Related Work & Insights¶
- vs. Yue et al. (2025): That work observes a decline in Pass@k after RL training. The present paper identifies the source—PSR induces distributional collapse, while NSR provides a path to avoid such degradation.
- vs. Dang et al. (2025): That work recovers post-SFT diversity through weight interpolation. This paper addresses the issue at the source by reducing the PSR weight in the training objective.

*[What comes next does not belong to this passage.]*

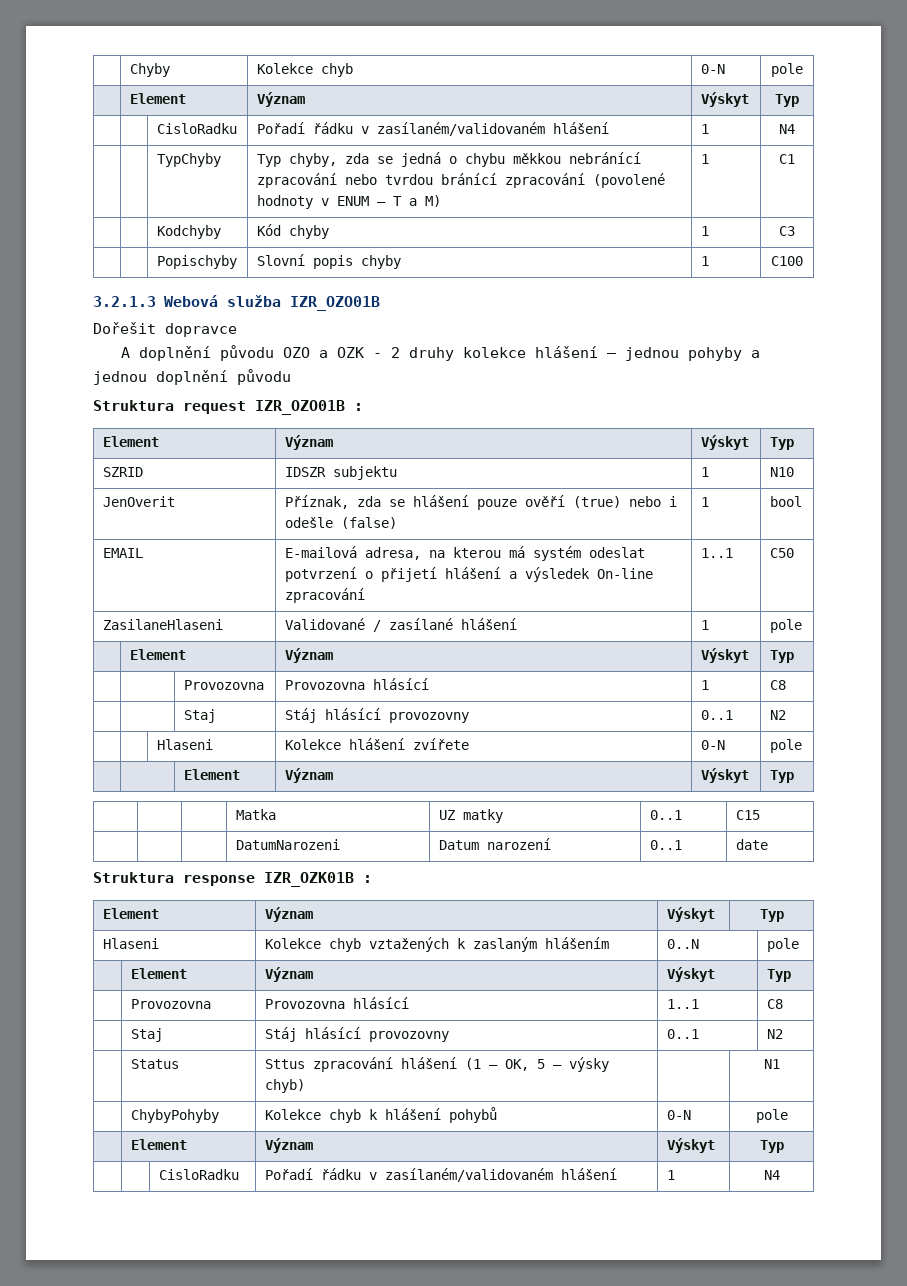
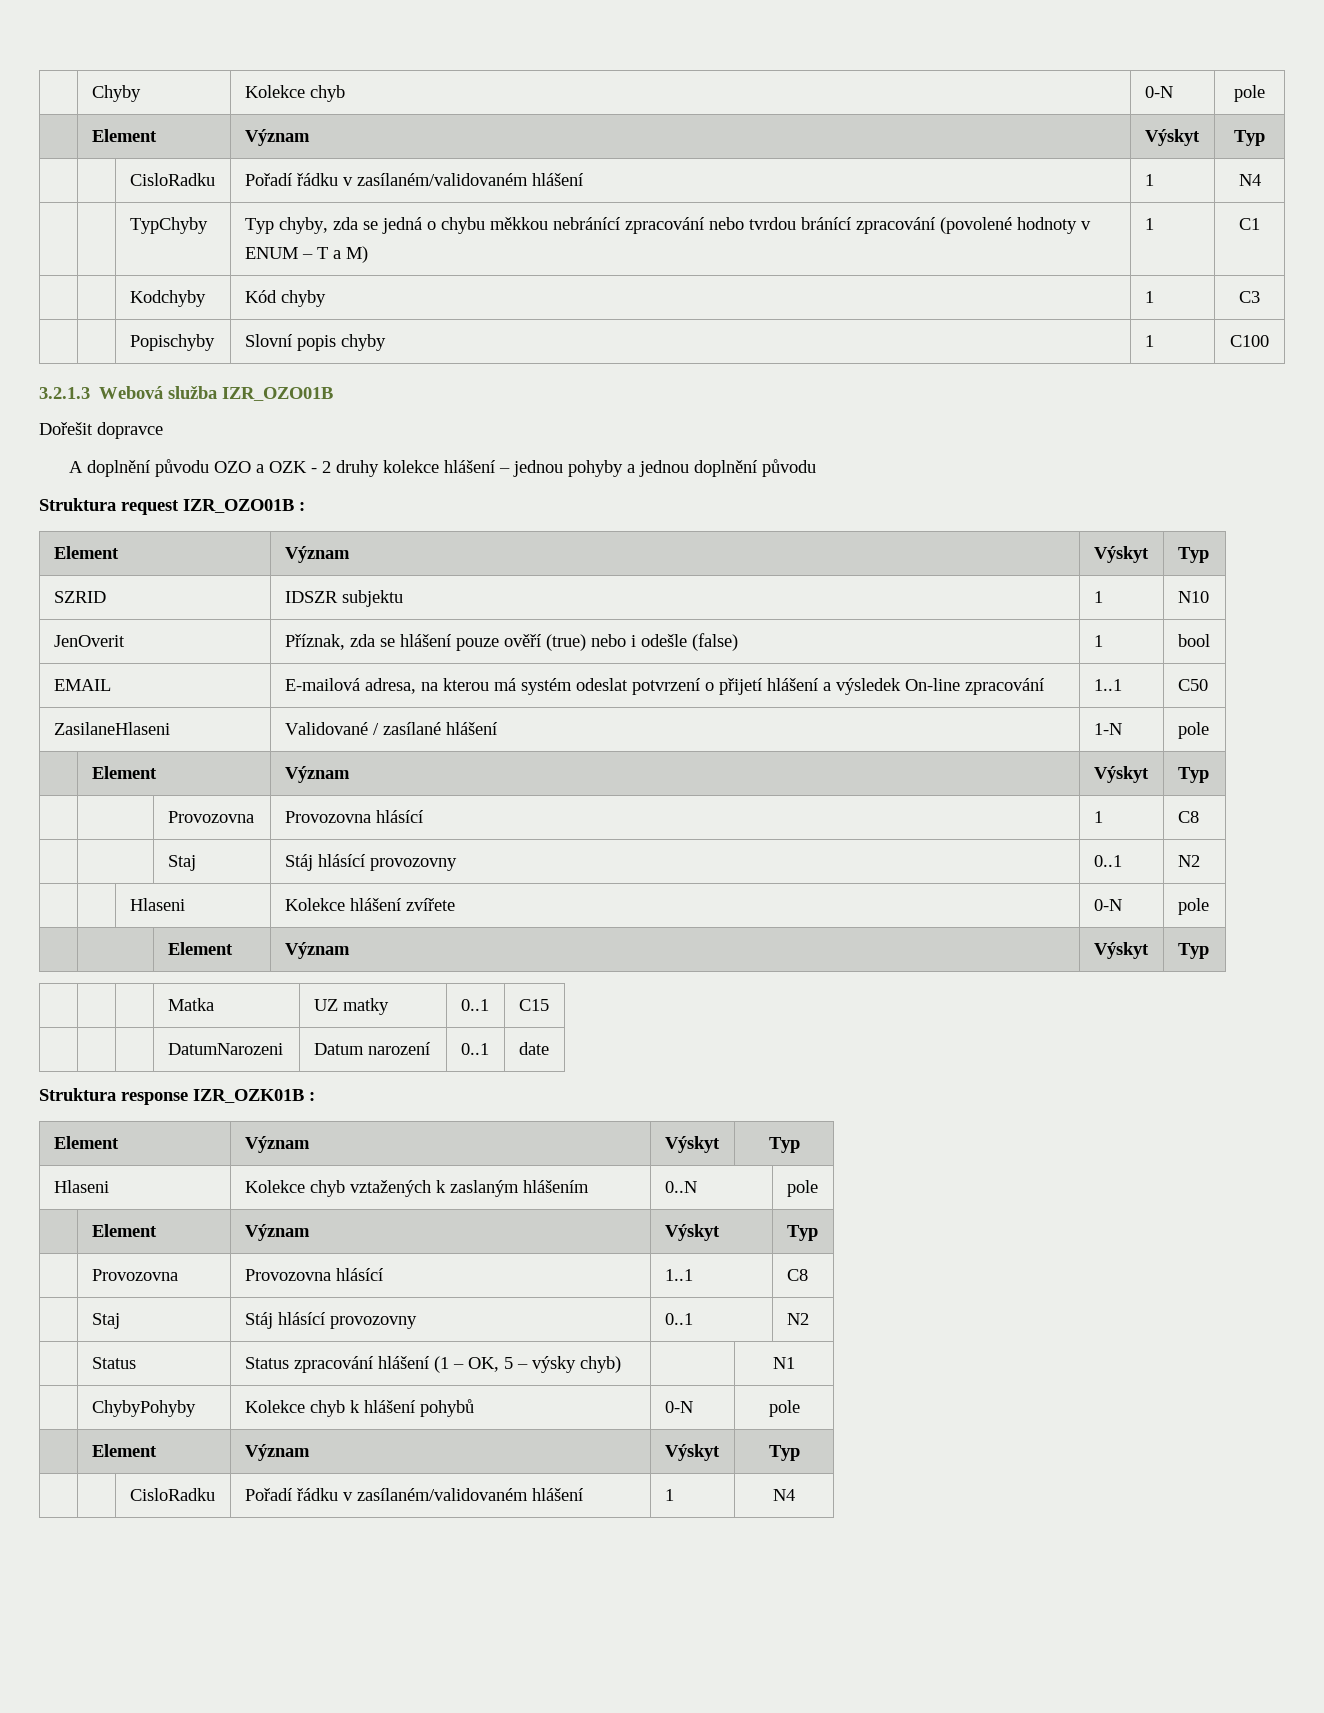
[700,620,709,630] 1 -> [1093,723,1122,735] 1-N
[264,1059,305,1069] Sttus -> [244,1357,289,1369] Status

- vs. DeepSeek-R1: R1 treats RLVR as a monolithic objective. The decomposition perspective introduced here suggests that W-REINFORCE could further improve R1's reasoning scaling performance.
Rating¶
- Novelty: ⭐⭐⭐⭐⭐ — The decomposition perspective is concise and insightful; the findings are counter-intuitive and significant.
- Experimental Thoroughness: ⭐⭐⭐⭐ — Full-spectrum evaluation across three models and three benchmarks, complemented by gradient analysis.
- Writing Quality: ⭐⭐⭐⭐⭐ — Narrative is fluent and figures are well-crafted.
- Value: ⭐⭐⭐⭐⭐ — Paradigm-level impact on the understanding of RLVR mechanisms.